# Question about Chapman's majors -- hasn't been asked



## armen (Jan 21, 2009)

I don't think this question has been asked and if so, I apologize.

If I list, let's say Film Production, as my first choice and Screenwriting as my second choice. They will only put me in Screenwriting if I'm accepted and there's no room in Film Production. Correct?

Well, let's say I put Film Production as my first choice and nothing for second choice. If there's no room left in Film Production, will I be granted admission for the Spring semester or declined?

Hope this makes sense.


----------



## Jayimess (Jan 21, 2009)

Without an admissions officer to explain this, my guess is as good as the next guy's but here goes anyway.

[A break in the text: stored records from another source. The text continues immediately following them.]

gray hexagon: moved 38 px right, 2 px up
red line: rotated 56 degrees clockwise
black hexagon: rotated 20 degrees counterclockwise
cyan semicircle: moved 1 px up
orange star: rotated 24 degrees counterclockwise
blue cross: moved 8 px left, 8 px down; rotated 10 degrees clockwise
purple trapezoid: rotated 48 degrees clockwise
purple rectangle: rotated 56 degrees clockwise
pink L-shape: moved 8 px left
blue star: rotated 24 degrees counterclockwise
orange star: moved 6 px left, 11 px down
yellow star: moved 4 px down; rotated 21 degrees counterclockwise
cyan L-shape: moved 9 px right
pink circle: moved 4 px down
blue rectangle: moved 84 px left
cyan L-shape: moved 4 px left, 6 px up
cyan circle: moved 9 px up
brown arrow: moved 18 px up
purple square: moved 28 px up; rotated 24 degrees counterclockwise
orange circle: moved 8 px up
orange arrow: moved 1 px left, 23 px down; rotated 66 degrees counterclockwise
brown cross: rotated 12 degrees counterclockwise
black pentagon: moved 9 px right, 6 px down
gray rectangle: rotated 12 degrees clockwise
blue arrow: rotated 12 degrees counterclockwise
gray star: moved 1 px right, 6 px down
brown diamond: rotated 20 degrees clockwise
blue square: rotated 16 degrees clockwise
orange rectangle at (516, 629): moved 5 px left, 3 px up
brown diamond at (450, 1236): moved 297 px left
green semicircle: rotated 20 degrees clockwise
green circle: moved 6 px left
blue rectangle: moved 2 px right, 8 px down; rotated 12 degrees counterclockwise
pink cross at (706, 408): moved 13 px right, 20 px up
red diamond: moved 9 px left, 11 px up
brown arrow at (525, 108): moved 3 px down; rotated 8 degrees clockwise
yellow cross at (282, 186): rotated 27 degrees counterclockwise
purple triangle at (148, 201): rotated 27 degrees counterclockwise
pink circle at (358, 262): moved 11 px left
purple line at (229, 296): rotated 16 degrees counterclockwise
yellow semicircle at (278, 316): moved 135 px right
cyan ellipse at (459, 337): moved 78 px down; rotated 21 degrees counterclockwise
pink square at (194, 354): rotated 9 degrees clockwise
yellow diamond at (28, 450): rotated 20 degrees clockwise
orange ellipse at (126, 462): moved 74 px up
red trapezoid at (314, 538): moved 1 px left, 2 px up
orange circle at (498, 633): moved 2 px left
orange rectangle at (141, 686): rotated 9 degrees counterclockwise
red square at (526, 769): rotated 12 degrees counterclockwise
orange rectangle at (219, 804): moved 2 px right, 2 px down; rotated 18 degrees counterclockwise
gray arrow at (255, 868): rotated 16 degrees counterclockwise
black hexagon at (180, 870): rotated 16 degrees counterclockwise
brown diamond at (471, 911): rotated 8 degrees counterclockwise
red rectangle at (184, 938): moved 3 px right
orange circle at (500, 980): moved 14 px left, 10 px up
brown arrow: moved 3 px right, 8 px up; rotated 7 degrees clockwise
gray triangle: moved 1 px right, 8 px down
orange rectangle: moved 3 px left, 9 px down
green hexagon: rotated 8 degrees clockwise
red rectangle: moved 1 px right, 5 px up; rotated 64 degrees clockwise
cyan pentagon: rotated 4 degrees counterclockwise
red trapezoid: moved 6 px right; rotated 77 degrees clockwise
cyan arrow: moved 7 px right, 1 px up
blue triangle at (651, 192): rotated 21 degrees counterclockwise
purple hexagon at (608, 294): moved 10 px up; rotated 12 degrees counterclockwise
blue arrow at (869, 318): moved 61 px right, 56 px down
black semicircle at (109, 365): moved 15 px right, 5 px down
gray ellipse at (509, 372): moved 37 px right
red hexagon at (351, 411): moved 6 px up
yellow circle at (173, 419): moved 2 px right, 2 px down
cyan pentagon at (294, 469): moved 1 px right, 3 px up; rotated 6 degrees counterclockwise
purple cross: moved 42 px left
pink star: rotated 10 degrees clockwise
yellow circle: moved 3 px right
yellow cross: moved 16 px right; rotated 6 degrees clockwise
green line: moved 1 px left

The departments accept/reject on their own, not as a group.  So PR decides if they want you.  SW decides if they want you.

Then they tell Dodge.

If you get into PR, fall or spring, then it's your first choice and you're in, regardless of whether or not you got into SW.

If you don't get into PR, but you get into SW, you'll be offered SW.

If you don't get into PR and you don't have a second choice, you're rejected.

If you don't get into PR or SW, you're rejected.


At least that's how I imagine it works.


----------



## armen (Jan 23, 2009)

Thank you for the response and help.


----------



## DZeff (May 6, 2010)

Even though I would have put Screenwriting as my second choice, I purposely left it blank so that it would look like to the admissions that I _really_ wanted Film Production or nothing else.

Whether or not there's any truth to that, I don't now. Anyways, now I'm in the production program so all is good.


----------